- WORK REQUIRED:
Report every line below that carries the word "cuprinde".

:: DATA FOR ANALYSIS

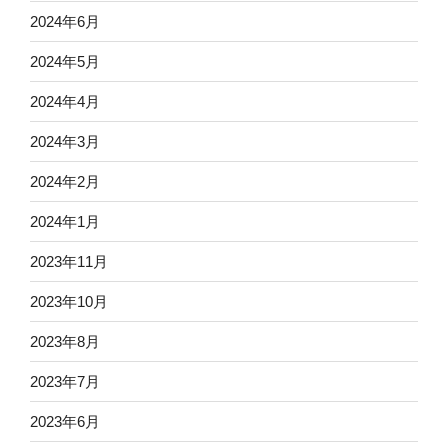
2024年6月
2024年5月
2024年4月
2024年3月
2024年2月
2024年1月
2023年11月
2023年10月
2023年8月
2023年7月
2023年6月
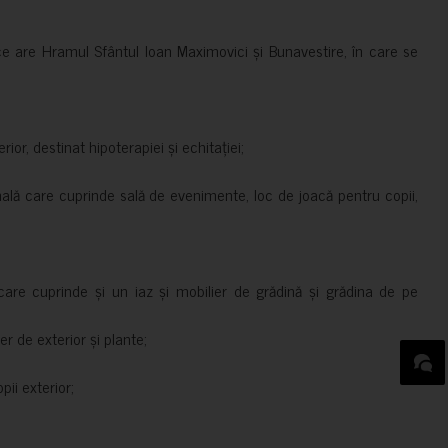
ce are Hramul Sfântul Ioan Maximovici și Bunavestire, în care se
rior, destinat hipoterapiei și echitației;
nală care cuprinde sală de evenimente, loc de joacă pentru copii,
are cuprinde și un iaz și mobilier de grădină și grădina de pe
er de exterior și plante;
ii exterior;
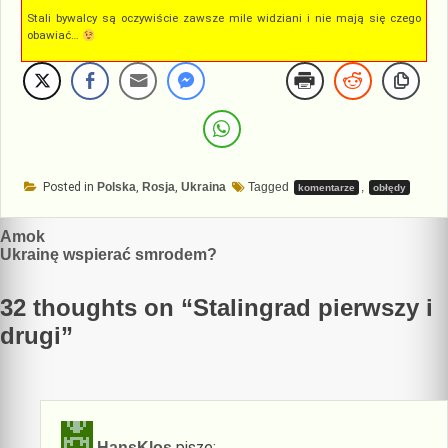
Stali bywalcy są oczywiście zawsze mile widziani i nie mają się czego
obawiać…
Posted in
Polska
,
Rosja
,
Ukraina
Tagged
,
komentarze
obłędy
Nawigacja
Amok
Ukrainę wspierać smrodem?
wpisu
32 thoughts on “
Stalingrad pierwszy i
drugi
”
pisze:
HansKlos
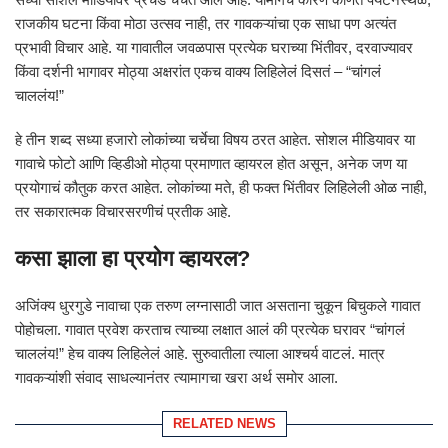
राजकीय घटना किंवा मोठा उत्सव नाही, तर गावकऱ्यांचा एक साधा पण अत्यंत
प्रभावी विचार आहे. या गावातील जवळपास प्रत्येक घराच्या भिंतीवर, दरवाज्यावर
किंवा दर्शनी भागावर मोठ्या अक्षरांत एकच वाक्य लिहिलेलं दिसतं – “चांगलं
चाललंय!”
हे तीन शब्द सध्या हजारो लोकांच्या चर्चेचा विषय ठरत आहेत. सोशल मीडियावर या
गावाचे फोटो आणि व्हिडीओ मोठ्या प्रमाणात व्हायरल होत असून, अनेक जण या
प्रयोगाचं कौतुक करत आहेत. लोकांच्या मते, ही फक्त भिंतीवर लिहिलेली ओळ नाही,
तर सकारात्मक विचारसरणीचं प्रतीक आहे.
कसा झाला हा प्रयोग व्हायरल?
अजिंक्य धुरगुडे नावाचा एक तरुण लग्नासाठी जात असताना चुकून बिचुकले गावात
पोहोचला. गावात प्रवेश करताच त्याच्या लक्षात आलं की प्रत्येक घरावर “चांगलं
चाललंय!” हेच वाक्य लिहिलेलं आहे. सुरुवातीला त्याला आश्चर्य वाटलं. मात्र
गावकऱ्यांशी संवाद साधल्यानंतर त्यामागचा खरा अर्थ समोर आला.
RELATED NEWS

::::

- RESPONSE TO THIS TASK:
nală care cuprinde sală de evenimente, loc de joacă pentru copii,
are cuprinde și un iaz și mobilier de grădină și grădina de pe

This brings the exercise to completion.